Entre os antigos ritos pagãos que nalgumas localidades assumiram uma forma cristianizada salienta-se a "serração da velha" destinada a celebrar o renascimento da primavera, a qual foi substituída pela "queima do judas", iniciativa que adquire frequentemente mais notoriedade em Ponte de Lima e também no concelho de Palmela, na margem sul do rio Tejo. Enquanto a serração da velha tinha tradicionalmente lugar na quarta-feira da terceira semana da quaresma, a queima do judas realiza-se invariavelmente no sábado imediatamente anterior ao domingo de páscoa, parecendo evocar a traição de Judas Escariotes a Jesus Cristo como a Bíblia menciona.

De resto, ambas as celebrações seguem no essencial o mesmo rumo que vai da leitura de um testamento à encenação da condenação cuja forma de execução, apesar do seu aspeto lúdico, não exige o rigor da autenticidade, pois em geral o boneco que o representa é armadilhado com fogo pirotécnico para poder rebentar e por fim queimar, quando a narração bíblica nos descreve um enforcamento. Em ambas as situações, na serração da velha e na queima do judas, o boneco a ser executado também faz a representação de alguém a quem se procura visar com a crítica social, não passando atualmente em muitos casos de uma mera brincadeira inofensiva sem a carga que noutras épocas a mesma representava.

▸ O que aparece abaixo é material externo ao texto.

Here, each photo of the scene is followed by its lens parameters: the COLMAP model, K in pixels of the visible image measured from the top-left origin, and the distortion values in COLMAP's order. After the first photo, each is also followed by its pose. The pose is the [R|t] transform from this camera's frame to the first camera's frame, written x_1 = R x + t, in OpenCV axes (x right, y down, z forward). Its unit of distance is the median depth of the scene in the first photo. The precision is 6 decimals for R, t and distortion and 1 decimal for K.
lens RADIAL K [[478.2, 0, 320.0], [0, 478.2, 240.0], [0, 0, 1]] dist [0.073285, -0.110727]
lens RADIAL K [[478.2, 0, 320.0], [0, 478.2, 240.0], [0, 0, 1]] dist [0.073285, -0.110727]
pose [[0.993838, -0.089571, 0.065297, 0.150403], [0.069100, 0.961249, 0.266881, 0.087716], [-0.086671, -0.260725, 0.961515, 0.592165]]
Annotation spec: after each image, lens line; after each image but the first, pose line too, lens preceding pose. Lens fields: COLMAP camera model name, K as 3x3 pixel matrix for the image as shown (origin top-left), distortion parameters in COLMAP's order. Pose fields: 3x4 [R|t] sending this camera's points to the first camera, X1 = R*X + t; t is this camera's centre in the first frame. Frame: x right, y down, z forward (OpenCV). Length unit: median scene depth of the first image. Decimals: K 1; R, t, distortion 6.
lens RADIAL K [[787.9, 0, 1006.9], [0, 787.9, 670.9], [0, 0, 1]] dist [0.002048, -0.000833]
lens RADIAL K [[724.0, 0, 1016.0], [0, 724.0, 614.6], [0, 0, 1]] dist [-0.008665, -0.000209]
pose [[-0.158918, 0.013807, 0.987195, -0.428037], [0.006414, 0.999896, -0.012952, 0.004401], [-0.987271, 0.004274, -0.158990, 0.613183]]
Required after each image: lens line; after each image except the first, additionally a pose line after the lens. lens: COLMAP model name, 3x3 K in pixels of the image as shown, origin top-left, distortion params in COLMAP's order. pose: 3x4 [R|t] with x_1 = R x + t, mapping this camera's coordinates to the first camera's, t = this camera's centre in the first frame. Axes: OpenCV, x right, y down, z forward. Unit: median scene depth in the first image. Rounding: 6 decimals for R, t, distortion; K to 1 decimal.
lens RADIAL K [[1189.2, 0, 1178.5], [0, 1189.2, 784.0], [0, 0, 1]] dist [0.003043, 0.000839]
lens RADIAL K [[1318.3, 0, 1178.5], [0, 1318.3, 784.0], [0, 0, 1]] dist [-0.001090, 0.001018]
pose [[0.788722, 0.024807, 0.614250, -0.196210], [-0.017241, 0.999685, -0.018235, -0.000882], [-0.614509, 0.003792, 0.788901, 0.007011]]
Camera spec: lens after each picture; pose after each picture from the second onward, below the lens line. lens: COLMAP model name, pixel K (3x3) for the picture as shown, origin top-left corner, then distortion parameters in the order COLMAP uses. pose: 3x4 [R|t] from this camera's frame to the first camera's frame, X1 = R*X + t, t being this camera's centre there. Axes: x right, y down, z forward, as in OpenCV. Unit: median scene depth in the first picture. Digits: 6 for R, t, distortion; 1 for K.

Assim, de uma representação simbólica da separação do ano velho em relação ao que acabava de nascer por meio de um ato de serração, estas festividades adquiriram ainda um carácter social que através da ação crítica se procurava exorcizar os males do ano velho aqui simbolizado na figura de uma "velha", aliás da mesma forma que se procedeu durante todo o inverno e sobretudo durante o período carnavalesco onde toda a ordem social foi virada do avesso de modo a afastar os maus espíritos que povoam esta época do ano, associada à morte dos vegetais. E como a mentalidade antiga liga a morte à vida em vez de a separar, a natureza renasce sempre a partir da morte tal como ao inverno sucede invariavelmente a primavera.

É sábado e véspera de dia de Páscoa. Como de costume, as margens do rio Lima oferecem-nos um entardecer tranquilo onde o sol que se esconde para os lados de Viana espalha sobre as águas os seus raios como longas madeixas ruivas. Na Praça de Camões perfilam-se os bonecos que vão ser "executados" após a leitura do respetivo testamento. O bojo está recheado de fogo produzido pelos pirotécnicos da região, por sinal dos mais conceituados a nível internacional. O povo junta-se. Faz-se a leitura do "testamento do judas" onde se descobrem algumas verdades e, eis então que lhe é pegado o fogo. O boneco começa por rodopiar até que, uma quantidade maior de pólvora que é armazenada na cabeça o faz finalmente explodir. No dia seguinte é dia de aleluia e o povo vai, com a cruz florida, percorrer os caminhos da aldeia e visitar amigos e familiares onde a cruz é dada a beijar. É o compasso pascal, uma das tradições de grande beleza em toda a região de Entre-o-Douro-e-Minho!